Penser l’humanitaire

Publié le 19 mai 2008 par Jcgbb

Qu’est-ce que l’humanité ? Pourquoi apparaît-elle souvent comme la vertu de quelques-uns et non comme une propriété commune à tous ? Par exemple l’entêtement de la junte birmane est inhumain, alors que le dévouement des secours humanitaires semble profondément humain. Quel est donc le sens de ce mot ?

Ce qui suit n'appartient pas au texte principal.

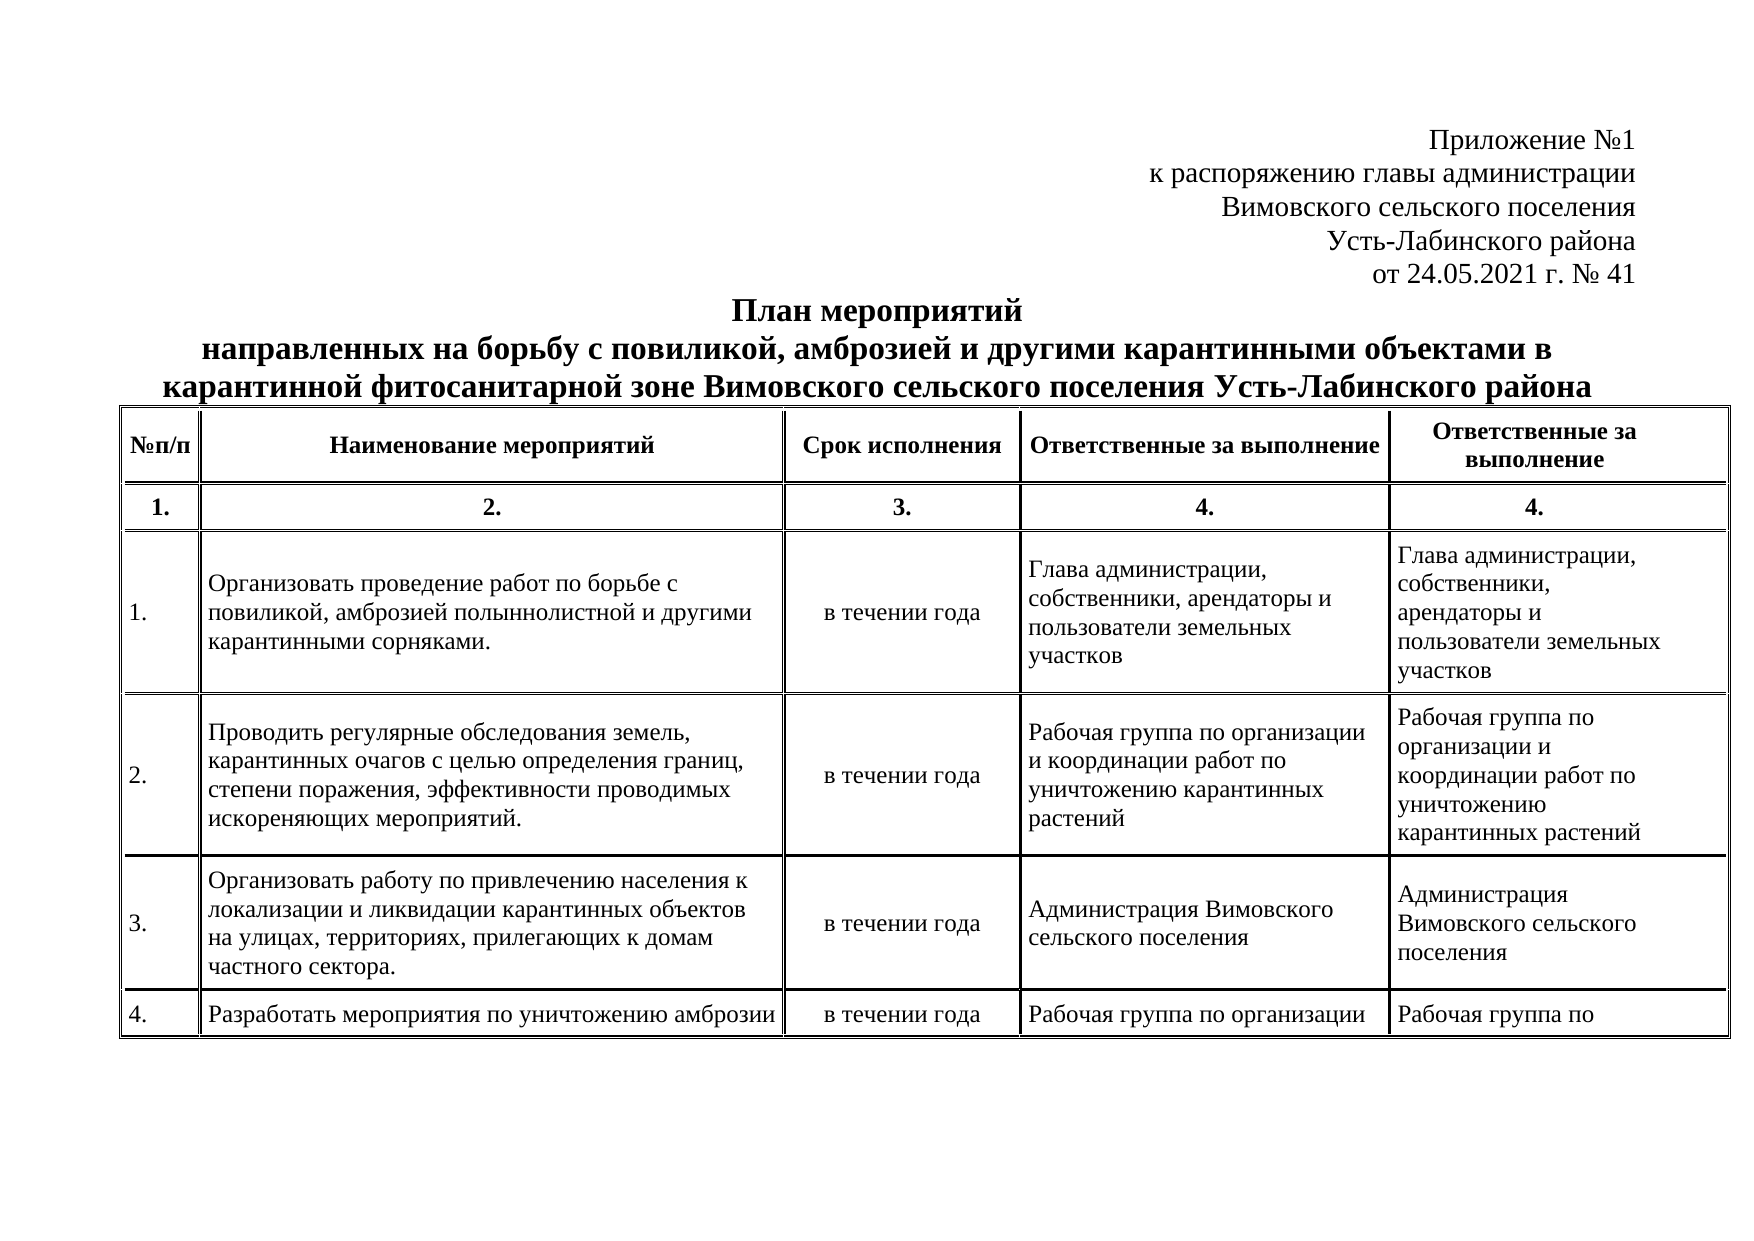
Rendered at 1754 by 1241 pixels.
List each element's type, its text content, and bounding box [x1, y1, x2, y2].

table_cell Глава администрации, собственники, арендаторы и пользователи земельных участков [1022, 532, 1388, 691]
table_cell 2. [122, 691, 198, 854]
table_header Срок исполнения [784, 406, 1020, 481]
text Приложение №1 к распоряжению главы администрации Вимовского сельского поселения [118, 122, 1636, 223]
table_cell в течении года [786, 857, 1019, 988]
table_cell в течении года [786, 532, 1019, 691]
table_cell 4. [1391, 481, 1728, 529]
table_cell 1. [120, 529, 200, 691]
table_cell 2. [202, 485, 782, 529]
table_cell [1020, 991, 1389, 1035]
table_header Ответственные за выполнение [1389, 408, 1728, 481]
table_cell Администрация Вимовского сельского поселения [1022, 857, 1388, 988]
table_cell Организовать проведение работ по борьбе с повиликой, амброзией полыннолистной и другими карантинными сорняками. [202, 532, 782, 691]
table_cell Рабочая группа по организации и координации работ по уничтожению карантинных растений [1022, 695, 1388, 854]
table_cell Администрация Вимовского сельского поселения [1391, 854, 1728, 988]
table_header Наименование мероприятий [200, 406, 784, 481]
text План мероприятий [118, 290, 1636, 328]
table_cell Глава администрации, собственники, арендаторы и пользователи земельных участков [1389, 529, 1729, 691]
table_cell Организовать работу по привлечению населения к локализации и ликвидации карантинных объектов на улицах, территориях, прилегающих к домам частного сектора. [202, 857, 782, 988]
table_cell Рабочая группа по организации и координации работ по уничтожению карантинных растений [1391, 691, 1728, 854]
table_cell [200, 988, 784, 1035]
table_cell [1389, 988, 1729, 1035]
table_cell 3. [786, 485, 1019, 529]
table_cell 1. [122, 481, 198, 529]
text Усть-Лабинского района от 24.05.2021 г. № 41 [118, 223, 1636, 290]
text направленных на борьбу с повиликой, амброзией и другими карантинными объектами в карантинной фитосанитарной зоне Вимовского сельского поселения Усть-Лабинского района [118, 328, 1636, 405]
table_cell 4. [120, 988, 200, 1035]
table_header №п/п [120, 406, 200, 481]
table_cell 3. [122, 854, 198, 988]
table_cell в течении года [786, 695, 1019, 854]
table_cell 4. [1022, 485, 1388, 529]
table_cell в течении года [784, 991, 1020, 1035]
table_header Ответственные за выполнение [1020, 408, 1389, 481]
table_cell Проводить регулярные обследования земель, карантинных очагов с целью определения границ, степени поражения, эффективности проводимых искореняющих мероприятий. [202, 695, 782, 854]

Selon une approche biologique, les êtres humains qui peuplent la Terre sont une espèce parce qu’entre eux la reproduction est possible. Ainsi l’humanité est-elle un certain groupe à l’intérieur du règne animal. Mais l’espèce humaine ainsi définie n’est pas encore ce que plusieurs langues nomment le genre humain. L’unité de reproduction ne lui confère en effet aucun privilège, mais souligne son animalité première.

Or si l’humanité n’était qu’une espèce naturelle, on ne saisirait pas le sens de la mission humanitaire. Appartenir à une même espèce n’oblige pas à viser le bien de cette espèce, ni à se penser solidaire de l’humanité aussi bien passée que future. L’appartenance biologique n’est ni un motif d’action, ni un gage de reconnaissance ; elle n’exclut pas plus la cruauté que l’indifférence.

L’humanité n’a de réalité que dans la mesure où je m’oblige à reconnaître les autres hommes comme mes semblables et à ne pas attenter à leur dignité. Cette reconnaissance ne requiert pas de savoir grand chose de la biologie, car elle n’est pas un savoir, mais un devoir. En ce sens, l’unité du genre humain — par l’aide humanitaire, le droit international, l’hospitalité universelle — n’est pas un fait, c’est une tâche à réaliser à travers la suite des générations.

Ainsi Kant soutenait-il que l’humanité est une idée pratique : elle ne dit pas ce que sont les hommes, mais comment je dois me conduire à leur égard. Je suis homme : cette formule résume tous mes devoirs, de bienfaisance et de justice ; elle ne décrit pas ce que je suis par nature, elle prescrit ce que j’ai à faire par liberté.